(INFORMATION GIVEN Opens)

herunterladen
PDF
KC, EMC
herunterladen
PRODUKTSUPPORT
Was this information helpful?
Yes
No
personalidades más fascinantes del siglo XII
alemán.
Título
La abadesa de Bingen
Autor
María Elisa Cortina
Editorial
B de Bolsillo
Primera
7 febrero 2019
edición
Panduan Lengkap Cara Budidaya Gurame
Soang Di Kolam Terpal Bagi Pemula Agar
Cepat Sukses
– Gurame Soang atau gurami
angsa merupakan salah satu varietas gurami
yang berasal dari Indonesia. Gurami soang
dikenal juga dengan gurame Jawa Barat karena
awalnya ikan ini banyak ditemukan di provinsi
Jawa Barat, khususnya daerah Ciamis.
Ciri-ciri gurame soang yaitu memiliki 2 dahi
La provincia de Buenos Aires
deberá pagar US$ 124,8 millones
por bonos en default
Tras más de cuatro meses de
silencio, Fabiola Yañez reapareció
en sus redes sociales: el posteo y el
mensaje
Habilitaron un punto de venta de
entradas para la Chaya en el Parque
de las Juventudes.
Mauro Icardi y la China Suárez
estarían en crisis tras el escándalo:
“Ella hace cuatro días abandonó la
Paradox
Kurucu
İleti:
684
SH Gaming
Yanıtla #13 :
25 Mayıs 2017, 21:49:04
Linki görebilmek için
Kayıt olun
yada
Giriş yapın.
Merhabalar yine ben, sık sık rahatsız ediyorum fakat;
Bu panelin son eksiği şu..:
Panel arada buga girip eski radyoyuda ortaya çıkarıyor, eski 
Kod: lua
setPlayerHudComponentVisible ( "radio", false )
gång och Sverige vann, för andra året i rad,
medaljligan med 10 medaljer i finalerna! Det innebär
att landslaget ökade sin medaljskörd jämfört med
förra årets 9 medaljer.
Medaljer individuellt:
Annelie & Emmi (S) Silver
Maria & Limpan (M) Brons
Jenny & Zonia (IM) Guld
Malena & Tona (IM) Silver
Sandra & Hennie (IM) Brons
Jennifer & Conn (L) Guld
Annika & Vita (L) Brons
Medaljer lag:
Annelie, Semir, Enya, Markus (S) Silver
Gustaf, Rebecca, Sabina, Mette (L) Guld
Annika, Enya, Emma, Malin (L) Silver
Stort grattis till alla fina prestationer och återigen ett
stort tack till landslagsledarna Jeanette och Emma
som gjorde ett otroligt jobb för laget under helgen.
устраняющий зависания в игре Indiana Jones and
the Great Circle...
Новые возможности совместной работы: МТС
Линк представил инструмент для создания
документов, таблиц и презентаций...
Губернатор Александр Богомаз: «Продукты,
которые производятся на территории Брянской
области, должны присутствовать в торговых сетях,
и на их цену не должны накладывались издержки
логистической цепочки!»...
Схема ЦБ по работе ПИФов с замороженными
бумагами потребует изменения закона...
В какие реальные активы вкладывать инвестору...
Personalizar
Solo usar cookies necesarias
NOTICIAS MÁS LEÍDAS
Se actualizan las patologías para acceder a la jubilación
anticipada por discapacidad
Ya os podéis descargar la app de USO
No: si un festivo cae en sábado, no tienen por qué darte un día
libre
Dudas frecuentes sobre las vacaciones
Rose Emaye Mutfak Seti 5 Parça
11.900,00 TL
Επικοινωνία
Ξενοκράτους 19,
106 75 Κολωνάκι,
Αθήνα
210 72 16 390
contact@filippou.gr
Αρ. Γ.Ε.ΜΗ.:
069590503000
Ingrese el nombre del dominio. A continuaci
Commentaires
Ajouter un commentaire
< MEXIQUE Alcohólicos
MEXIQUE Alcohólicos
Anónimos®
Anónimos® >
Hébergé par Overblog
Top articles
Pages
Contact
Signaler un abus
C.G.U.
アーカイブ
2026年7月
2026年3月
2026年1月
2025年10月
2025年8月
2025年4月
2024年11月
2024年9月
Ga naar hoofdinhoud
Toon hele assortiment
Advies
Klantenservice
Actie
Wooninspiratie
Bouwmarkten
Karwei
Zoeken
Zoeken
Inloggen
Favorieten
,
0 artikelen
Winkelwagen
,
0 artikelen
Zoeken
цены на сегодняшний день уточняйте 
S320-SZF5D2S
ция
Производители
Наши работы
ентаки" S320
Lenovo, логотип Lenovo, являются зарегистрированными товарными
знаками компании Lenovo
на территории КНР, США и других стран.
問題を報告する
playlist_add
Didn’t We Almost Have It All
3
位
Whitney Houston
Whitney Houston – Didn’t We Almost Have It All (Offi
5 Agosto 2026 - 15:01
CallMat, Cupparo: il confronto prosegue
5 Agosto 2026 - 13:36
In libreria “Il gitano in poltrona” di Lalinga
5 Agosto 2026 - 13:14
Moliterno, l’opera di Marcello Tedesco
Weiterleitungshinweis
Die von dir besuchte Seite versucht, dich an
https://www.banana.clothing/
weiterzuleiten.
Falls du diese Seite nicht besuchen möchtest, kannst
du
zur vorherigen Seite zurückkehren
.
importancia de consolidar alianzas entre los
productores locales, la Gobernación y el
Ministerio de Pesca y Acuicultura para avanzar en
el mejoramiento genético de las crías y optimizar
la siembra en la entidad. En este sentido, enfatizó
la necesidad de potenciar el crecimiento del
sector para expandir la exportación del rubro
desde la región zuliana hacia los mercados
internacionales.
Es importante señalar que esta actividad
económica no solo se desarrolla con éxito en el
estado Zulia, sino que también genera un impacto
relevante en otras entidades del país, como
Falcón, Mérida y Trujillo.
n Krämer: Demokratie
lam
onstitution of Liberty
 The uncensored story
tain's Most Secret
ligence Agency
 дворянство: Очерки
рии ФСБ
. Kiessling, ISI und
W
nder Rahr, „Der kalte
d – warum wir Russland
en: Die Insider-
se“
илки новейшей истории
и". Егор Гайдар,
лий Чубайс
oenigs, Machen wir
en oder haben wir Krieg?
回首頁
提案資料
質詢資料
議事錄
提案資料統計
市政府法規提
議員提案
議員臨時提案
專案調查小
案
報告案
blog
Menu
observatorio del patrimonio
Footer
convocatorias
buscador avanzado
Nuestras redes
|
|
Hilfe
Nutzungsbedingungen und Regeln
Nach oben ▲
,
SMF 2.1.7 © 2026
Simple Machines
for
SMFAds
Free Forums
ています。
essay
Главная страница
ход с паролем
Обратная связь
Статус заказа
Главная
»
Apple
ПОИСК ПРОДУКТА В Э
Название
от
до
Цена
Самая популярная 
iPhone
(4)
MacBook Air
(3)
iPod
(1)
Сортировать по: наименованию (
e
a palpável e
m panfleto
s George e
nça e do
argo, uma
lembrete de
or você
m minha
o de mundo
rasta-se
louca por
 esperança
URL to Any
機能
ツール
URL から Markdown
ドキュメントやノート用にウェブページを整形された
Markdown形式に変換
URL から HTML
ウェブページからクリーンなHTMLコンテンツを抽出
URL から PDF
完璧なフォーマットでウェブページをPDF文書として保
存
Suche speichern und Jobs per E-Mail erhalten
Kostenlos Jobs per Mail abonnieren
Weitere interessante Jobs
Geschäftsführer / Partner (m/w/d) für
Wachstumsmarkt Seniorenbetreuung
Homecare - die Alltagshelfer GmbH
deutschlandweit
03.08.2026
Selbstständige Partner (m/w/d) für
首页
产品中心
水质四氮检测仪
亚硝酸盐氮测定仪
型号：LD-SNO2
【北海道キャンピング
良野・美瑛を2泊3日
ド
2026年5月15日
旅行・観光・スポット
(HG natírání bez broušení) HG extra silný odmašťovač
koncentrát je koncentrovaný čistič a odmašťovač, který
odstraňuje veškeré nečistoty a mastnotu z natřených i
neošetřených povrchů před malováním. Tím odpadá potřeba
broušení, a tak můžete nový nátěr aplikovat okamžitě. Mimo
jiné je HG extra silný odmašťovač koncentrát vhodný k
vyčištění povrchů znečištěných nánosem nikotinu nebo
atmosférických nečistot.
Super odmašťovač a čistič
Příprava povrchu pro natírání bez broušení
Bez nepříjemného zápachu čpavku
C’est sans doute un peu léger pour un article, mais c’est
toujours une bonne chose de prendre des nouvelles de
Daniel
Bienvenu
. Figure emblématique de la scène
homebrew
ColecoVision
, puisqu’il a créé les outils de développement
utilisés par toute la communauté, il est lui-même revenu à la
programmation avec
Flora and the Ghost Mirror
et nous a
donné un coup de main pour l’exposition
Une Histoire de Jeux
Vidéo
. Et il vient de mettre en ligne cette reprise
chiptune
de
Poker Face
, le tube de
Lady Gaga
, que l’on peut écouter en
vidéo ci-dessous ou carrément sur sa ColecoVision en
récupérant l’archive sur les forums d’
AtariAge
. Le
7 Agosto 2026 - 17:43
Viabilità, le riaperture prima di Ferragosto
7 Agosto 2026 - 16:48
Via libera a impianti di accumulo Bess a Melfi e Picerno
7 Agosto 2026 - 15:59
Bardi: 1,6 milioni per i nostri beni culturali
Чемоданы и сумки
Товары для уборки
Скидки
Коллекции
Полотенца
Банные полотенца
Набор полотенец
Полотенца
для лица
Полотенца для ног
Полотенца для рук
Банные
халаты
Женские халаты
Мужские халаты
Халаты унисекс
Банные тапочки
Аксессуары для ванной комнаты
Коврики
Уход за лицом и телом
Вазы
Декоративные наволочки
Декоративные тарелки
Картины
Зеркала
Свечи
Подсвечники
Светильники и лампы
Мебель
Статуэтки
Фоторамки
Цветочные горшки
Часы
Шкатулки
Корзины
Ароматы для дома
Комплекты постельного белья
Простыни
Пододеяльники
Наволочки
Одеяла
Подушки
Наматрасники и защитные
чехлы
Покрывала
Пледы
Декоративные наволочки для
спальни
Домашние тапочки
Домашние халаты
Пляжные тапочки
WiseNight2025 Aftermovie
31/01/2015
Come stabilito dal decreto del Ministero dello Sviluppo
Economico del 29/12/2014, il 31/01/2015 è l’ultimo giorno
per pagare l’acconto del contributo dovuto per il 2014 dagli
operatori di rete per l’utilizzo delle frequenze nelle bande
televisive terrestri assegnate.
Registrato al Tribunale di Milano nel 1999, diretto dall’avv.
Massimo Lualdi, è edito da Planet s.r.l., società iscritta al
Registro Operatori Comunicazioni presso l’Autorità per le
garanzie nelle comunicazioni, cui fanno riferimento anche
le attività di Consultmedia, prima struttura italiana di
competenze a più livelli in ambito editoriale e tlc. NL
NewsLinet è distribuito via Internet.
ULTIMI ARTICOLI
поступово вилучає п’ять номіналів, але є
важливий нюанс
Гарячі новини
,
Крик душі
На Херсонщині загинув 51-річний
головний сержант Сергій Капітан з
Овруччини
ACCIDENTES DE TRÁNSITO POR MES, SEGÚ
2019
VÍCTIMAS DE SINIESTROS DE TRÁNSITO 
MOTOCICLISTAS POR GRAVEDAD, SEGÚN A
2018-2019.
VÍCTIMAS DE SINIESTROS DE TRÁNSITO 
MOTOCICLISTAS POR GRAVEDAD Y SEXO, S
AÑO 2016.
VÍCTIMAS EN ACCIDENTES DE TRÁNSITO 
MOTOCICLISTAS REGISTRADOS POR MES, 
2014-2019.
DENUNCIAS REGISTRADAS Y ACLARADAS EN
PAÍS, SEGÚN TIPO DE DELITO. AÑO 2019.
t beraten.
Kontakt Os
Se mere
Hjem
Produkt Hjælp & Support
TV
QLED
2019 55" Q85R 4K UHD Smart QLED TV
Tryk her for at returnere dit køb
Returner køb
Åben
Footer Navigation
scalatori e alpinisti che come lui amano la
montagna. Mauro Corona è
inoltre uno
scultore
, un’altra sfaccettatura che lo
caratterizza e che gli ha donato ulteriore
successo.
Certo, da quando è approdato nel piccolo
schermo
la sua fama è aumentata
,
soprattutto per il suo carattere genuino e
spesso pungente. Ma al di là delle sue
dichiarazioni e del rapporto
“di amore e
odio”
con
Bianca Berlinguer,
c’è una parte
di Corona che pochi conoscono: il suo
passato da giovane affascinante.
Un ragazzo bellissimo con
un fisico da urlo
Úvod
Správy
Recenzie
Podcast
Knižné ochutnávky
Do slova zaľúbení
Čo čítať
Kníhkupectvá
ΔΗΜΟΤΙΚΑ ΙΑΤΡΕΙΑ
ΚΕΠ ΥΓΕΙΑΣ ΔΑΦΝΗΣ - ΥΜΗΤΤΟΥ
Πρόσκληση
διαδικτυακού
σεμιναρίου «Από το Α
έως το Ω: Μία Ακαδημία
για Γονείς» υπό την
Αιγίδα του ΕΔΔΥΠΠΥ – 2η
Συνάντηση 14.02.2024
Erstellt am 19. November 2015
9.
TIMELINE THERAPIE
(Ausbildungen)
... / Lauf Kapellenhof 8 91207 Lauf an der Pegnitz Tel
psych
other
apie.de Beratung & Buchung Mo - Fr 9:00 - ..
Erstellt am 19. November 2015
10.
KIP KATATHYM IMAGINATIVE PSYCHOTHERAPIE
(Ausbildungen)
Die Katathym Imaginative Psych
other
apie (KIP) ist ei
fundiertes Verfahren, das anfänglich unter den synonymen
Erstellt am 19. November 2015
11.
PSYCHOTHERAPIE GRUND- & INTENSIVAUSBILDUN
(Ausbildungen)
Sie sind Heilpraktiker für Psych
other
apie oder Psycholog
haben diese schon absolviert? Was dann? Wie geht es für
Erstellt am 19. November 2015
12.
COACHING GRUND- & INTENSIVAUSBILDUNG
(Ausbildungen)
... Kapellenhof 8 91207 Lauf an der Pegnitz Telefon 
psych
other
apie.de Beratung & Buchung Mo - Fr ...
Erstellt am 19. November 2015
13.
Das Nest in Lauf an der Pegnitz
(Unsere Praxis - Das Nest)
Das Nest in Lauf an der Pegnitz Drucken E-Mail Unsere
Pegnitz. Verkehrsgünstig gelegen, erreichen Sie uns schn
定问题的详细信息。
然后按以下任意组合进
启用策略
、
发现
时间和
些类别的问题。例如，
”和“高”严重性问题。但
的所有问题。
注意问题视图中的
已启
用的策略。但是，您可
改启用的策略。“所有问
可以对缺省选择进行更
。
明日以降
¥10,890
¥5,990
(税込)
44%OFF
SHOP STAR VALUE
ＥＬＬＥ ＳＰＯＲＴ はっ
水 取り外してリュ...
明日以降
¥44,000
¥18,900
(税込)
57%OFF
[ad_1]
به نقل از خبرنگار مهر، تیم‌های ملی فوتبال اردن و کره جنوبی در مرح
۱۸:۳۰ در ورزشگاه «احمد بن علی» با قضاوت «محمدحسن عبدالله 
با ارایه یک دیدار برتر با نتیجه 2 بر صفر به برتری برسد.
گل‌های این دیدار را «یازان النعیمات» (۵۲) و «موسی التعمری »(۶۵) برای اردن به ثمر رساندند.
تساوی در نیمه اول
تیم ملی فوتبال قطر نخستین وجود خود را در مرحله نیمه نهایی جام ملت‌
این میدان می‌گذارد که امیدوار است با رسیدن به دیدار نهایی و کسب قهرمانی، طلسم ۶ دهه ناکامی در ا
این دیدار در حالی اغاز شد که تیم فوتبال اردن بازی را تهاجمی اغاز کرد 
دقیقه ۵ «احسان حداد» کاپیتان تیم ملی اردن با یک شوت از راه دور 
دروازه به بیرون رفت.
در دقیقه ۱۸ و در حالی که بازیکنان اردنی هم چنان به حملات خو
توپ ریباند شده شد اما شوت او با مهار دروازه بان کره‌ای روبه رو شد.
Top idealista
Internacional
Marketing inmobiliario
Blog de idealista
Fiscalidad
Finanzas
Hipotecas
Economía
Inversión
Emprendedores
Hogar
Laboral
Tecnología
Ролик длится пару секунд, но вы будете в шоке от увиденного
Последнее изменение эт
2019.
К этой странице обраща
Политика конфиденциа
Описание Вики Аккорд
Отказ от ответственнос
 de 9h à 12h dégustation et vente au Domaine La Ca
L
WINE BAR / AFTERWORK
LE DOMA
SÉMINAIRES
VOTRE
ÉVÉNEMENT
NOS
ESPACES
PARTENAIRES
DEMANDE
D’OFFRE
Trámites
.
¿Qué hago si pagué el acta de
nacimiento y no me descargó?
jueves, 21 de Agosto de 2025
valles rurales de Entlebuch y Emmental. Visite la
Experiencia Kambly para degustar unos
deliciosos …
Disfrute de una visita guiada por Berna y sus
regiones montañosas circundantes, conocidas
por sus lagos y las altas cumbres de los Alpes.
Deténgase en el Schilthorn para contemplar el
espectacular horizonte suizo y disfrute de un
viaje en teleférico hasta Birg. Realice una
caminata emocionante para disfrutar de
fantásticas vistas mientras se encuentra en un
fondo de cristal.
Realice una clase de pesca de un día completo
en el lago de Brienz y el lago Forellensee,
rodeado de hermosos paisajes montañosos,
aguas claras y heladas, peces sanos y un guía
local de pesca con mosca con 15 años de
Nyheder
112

(INFORMATION GIVEN Closes)

_WORK TO BE COMPLETED_. Your answer should consist of the lines from the line with "Jawa Barat, khususnya daerah Ciamis." to the line with "de las Juventudes." above, repeated exactly, both ends included.

_TASK OUTPUT_.
Jawa Barat, khususnya daerah Ciamis.
Ciri-ciri gurame soang yaitu memiliki 2 dahi
La provincia de Buenos Aires
deberá pagar US$ 124,8 millones
por bonos en default
Tras más de cuatro meses de
silencio, Fabiola Yañez reapareció
en sus redes sociales: el posteo y el
mensaje
Habilitaron un punto de venta de
entradas para la Chaya en el Parque
de las Juventudes.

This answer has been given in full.